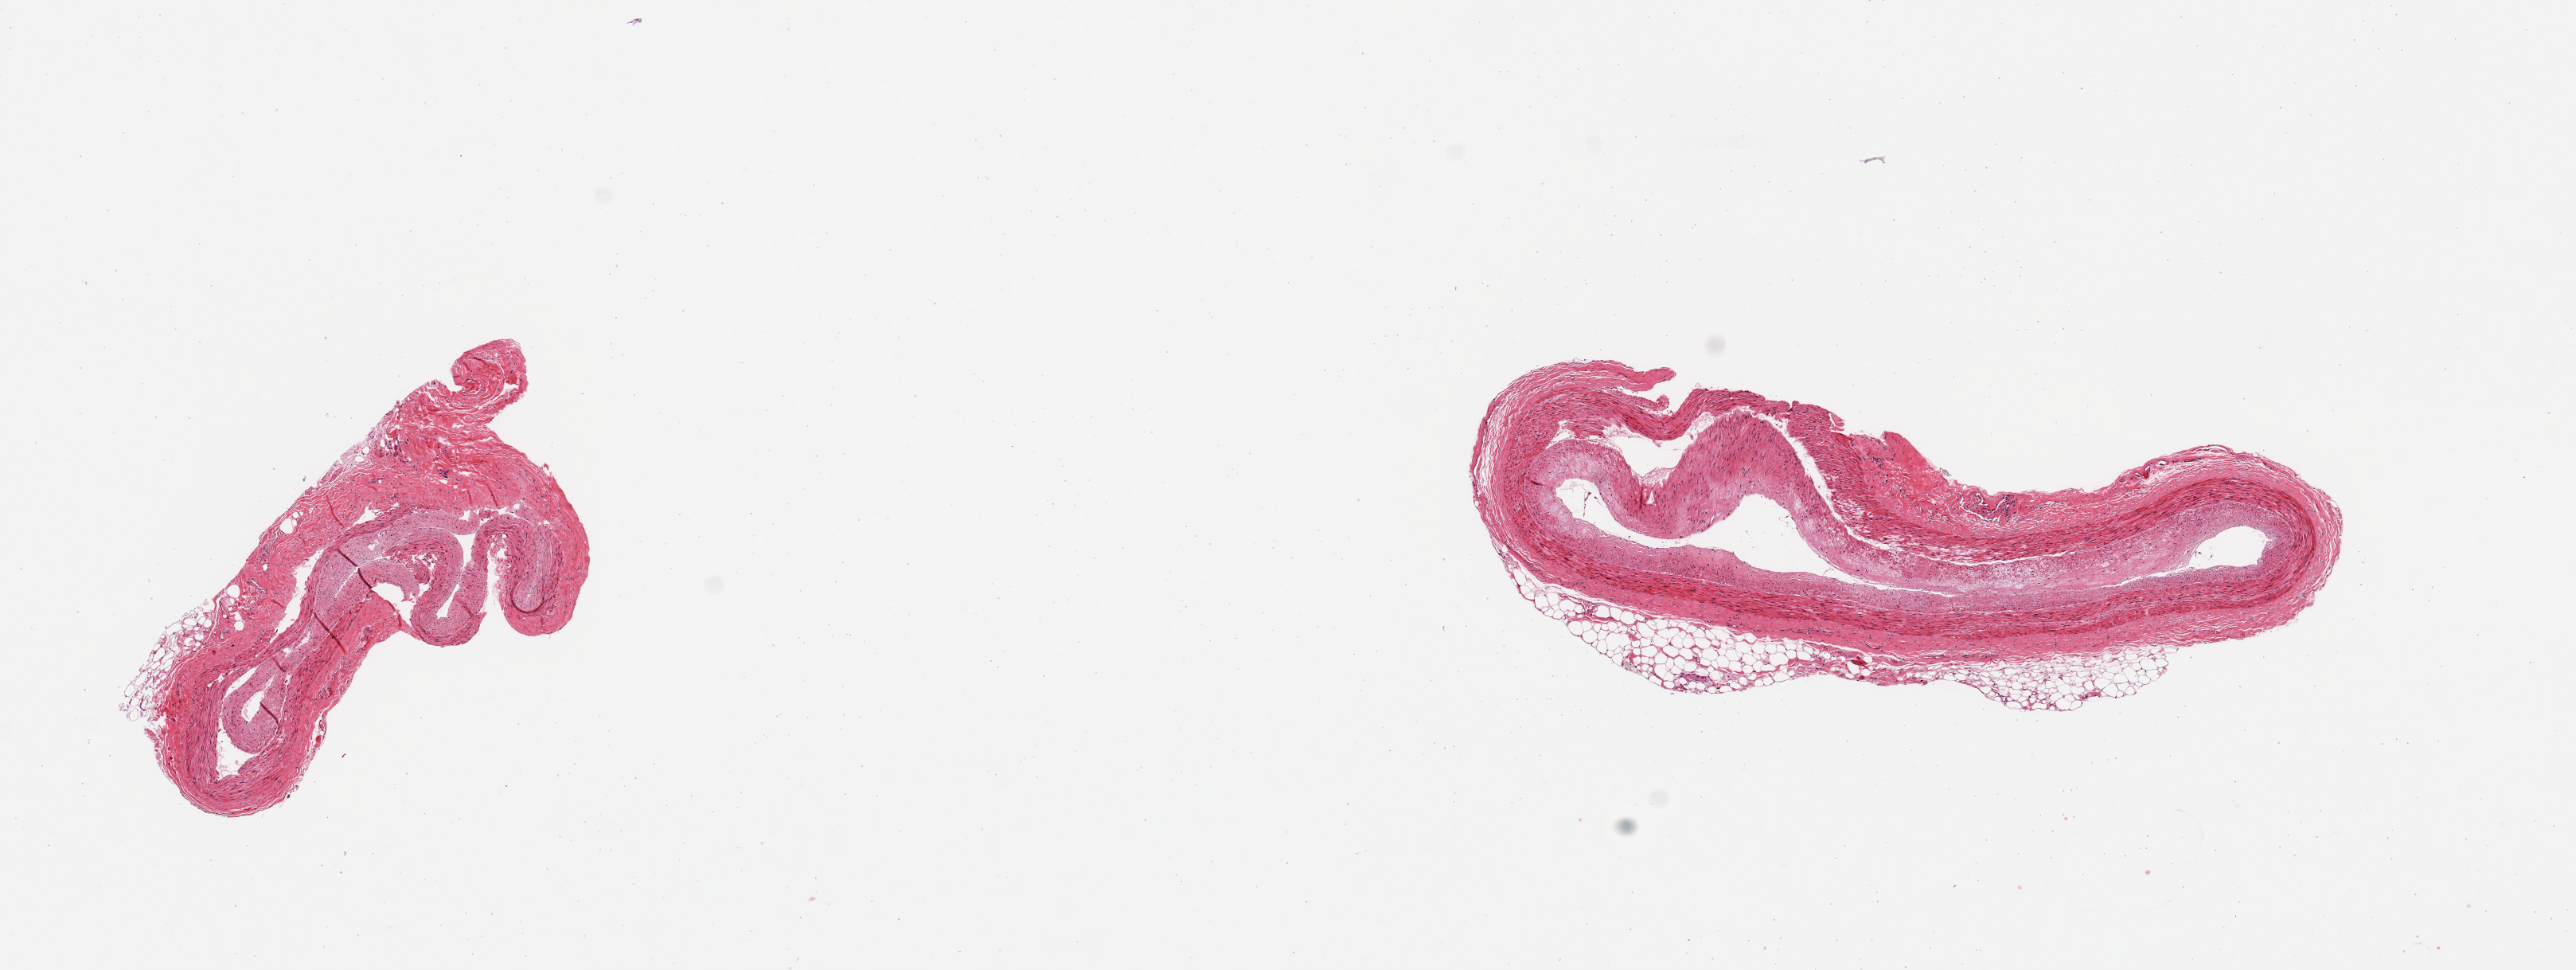
Digitized hematoxylin and eosin (H&E)-stained section, shown as a low-resolution overview of the whole scanned area (about 12.8 x 4.8 mm, acquisition: 20x scan), PAXgene-fixed paraffin-embedded (PFPE) section, sampled site (target tissue): coronary artery, donor tissue sample. Donor: female.
Pathologist's review note for this sample: 2 pieces; minimal plaque; 10% external fat.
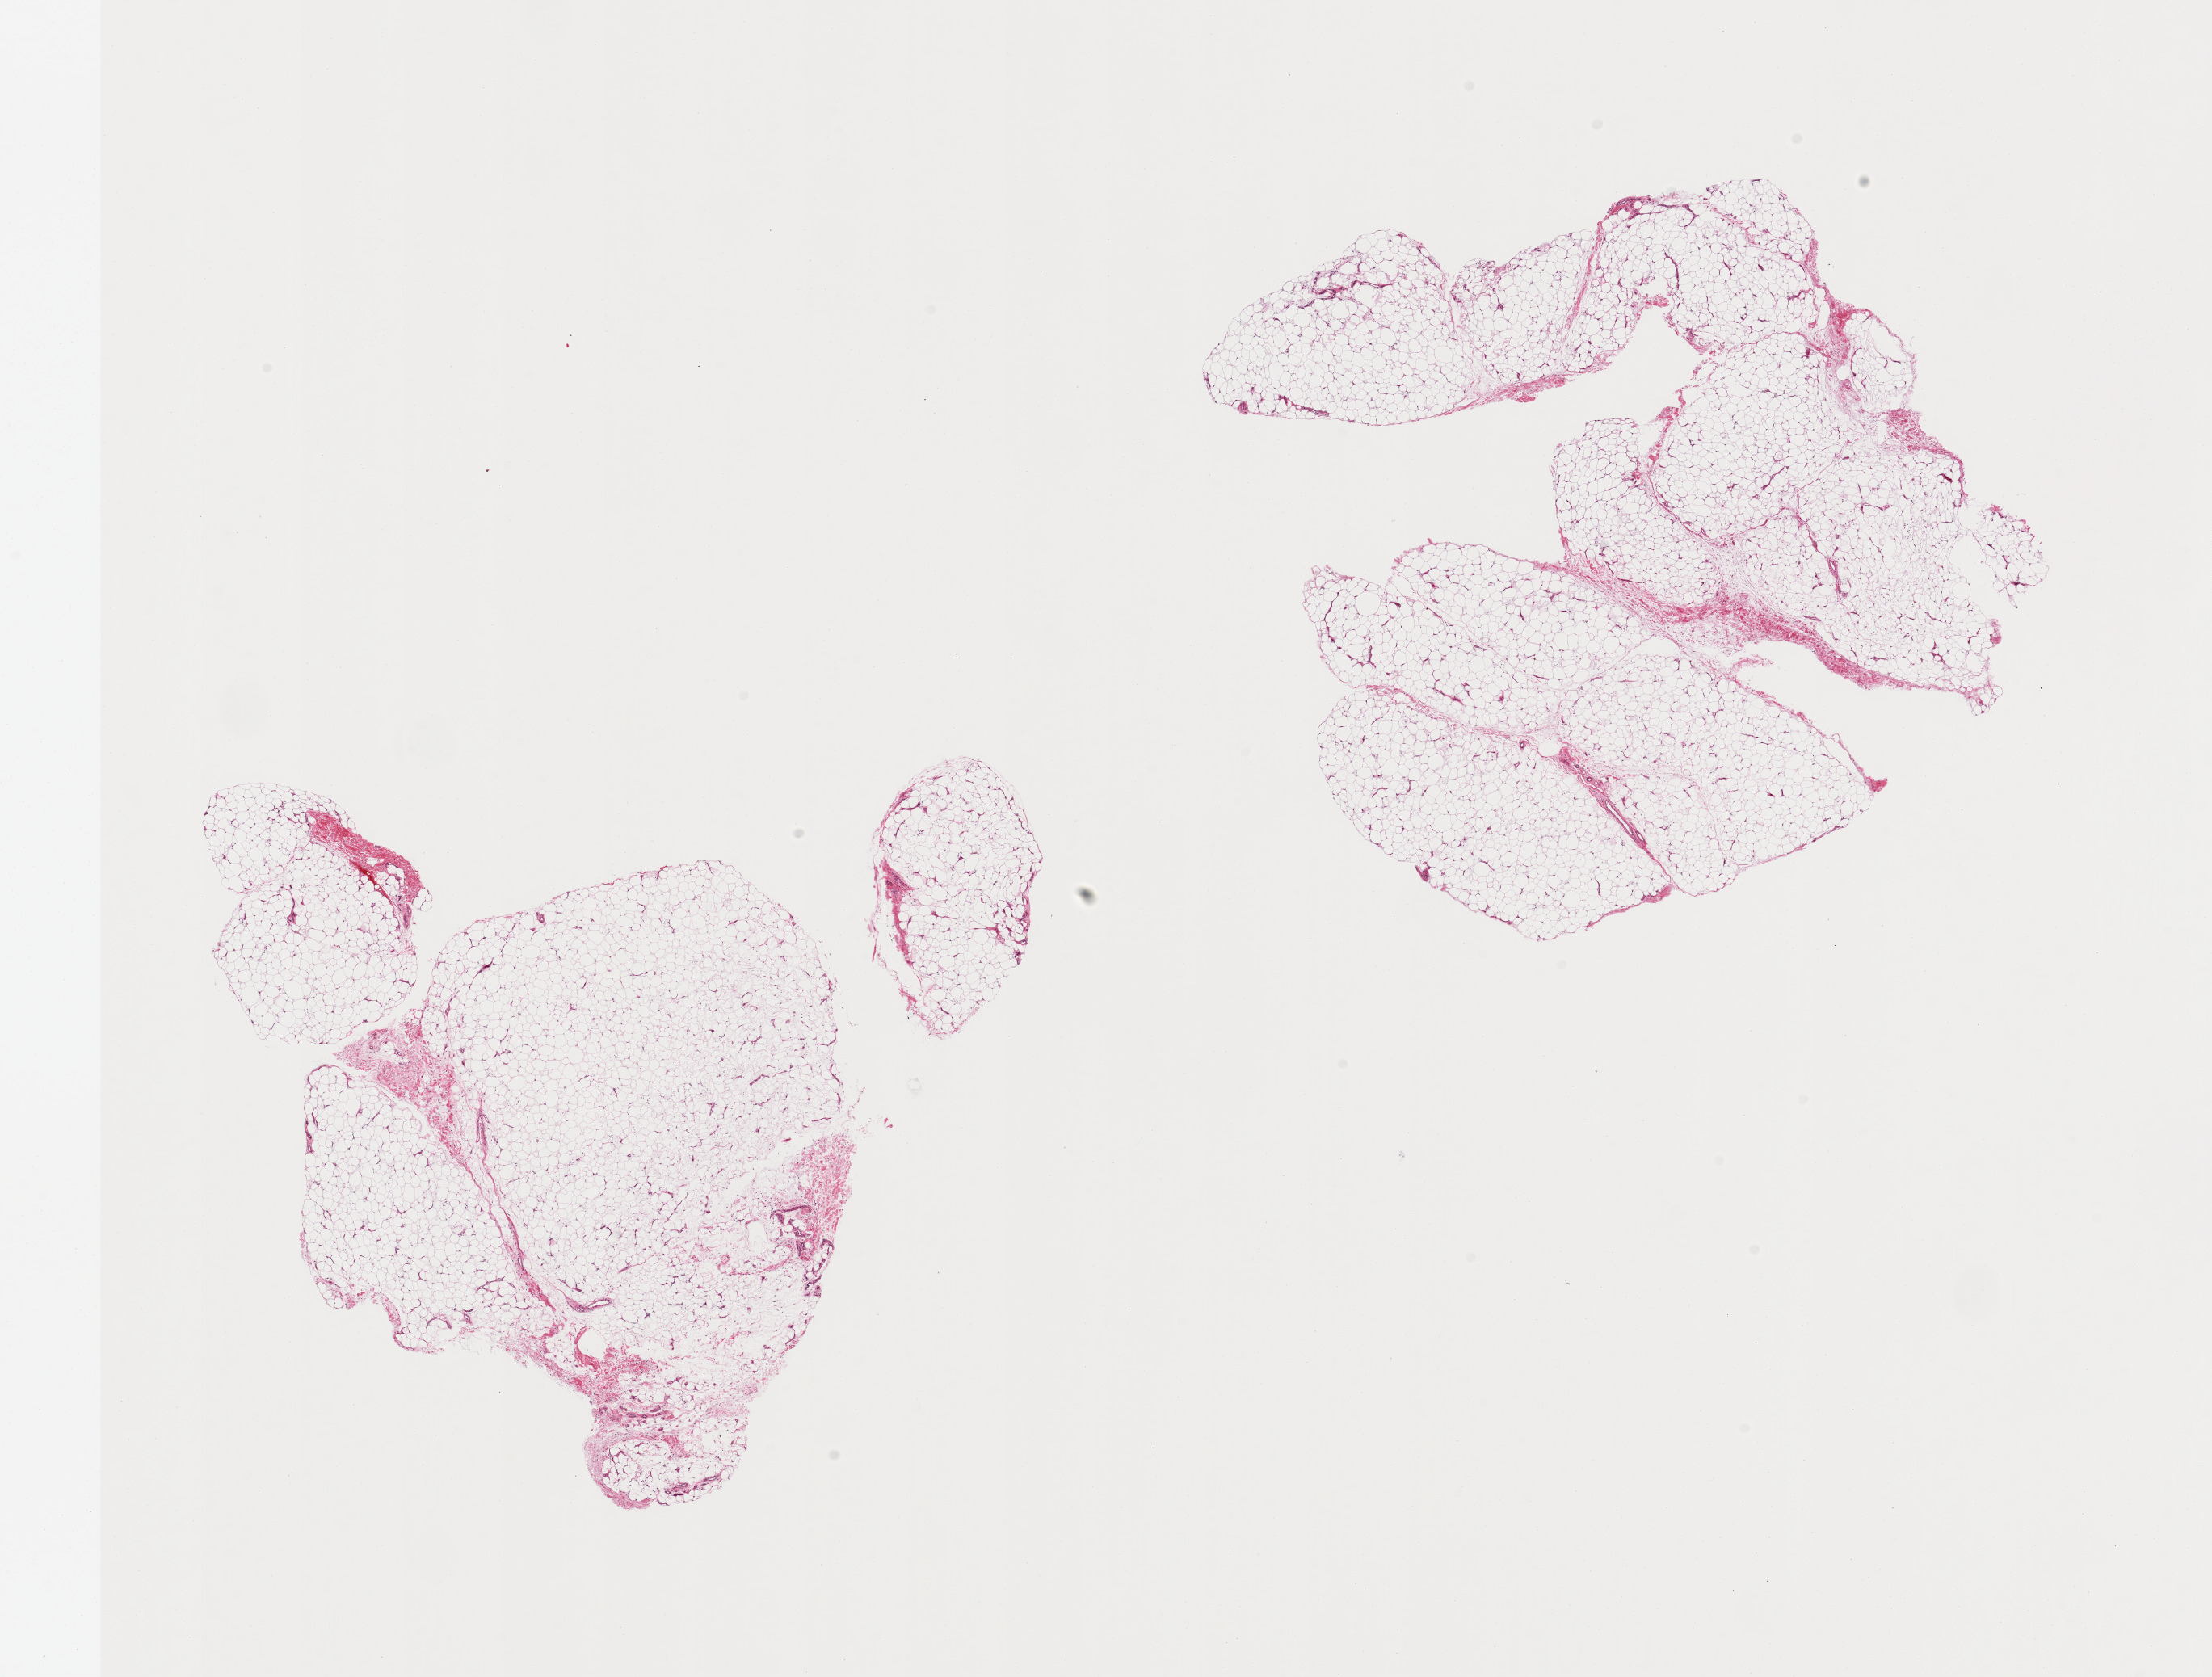
Digitized haematoxylin and eosin-stained section — shown as a low-resolution overview of the whole scanned area (about 21.7 x 16.4 mm, acquisition: 20x scan); PAXgene-fixed paraffin-embedded (PFPE) section; sampled site (target tissue): adipose tissue; tissue donor sample. Male donor.
Pathologist's review note for this sample: 2 pieces, ~5-10% fascia/vascular elements.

* Work required *
Each line from the one containing "Pathologist's review note for this sample: 2 pieces;" through the last line above should be retyped exactly, and no other line. Any picture is to be left out.

* Task result *
Pathologist's review note for this sample: 2 pieces; minimal plaque; 10% external fat.
Digitized haematoxylin and eosin-stained section — shown as a low-resolution overview of the whole scanned area (about 21.7 x 16.4 mm, acquisition: 20x scan); PAXgene-fixed paraffin-embedded (PFPE) section; sampled site (target tissue): adipose tissue; tissue donor sample. Male donor.
Pathologist's review note for this sample: 2 pieces, ~5-10% fascia/vascular elements.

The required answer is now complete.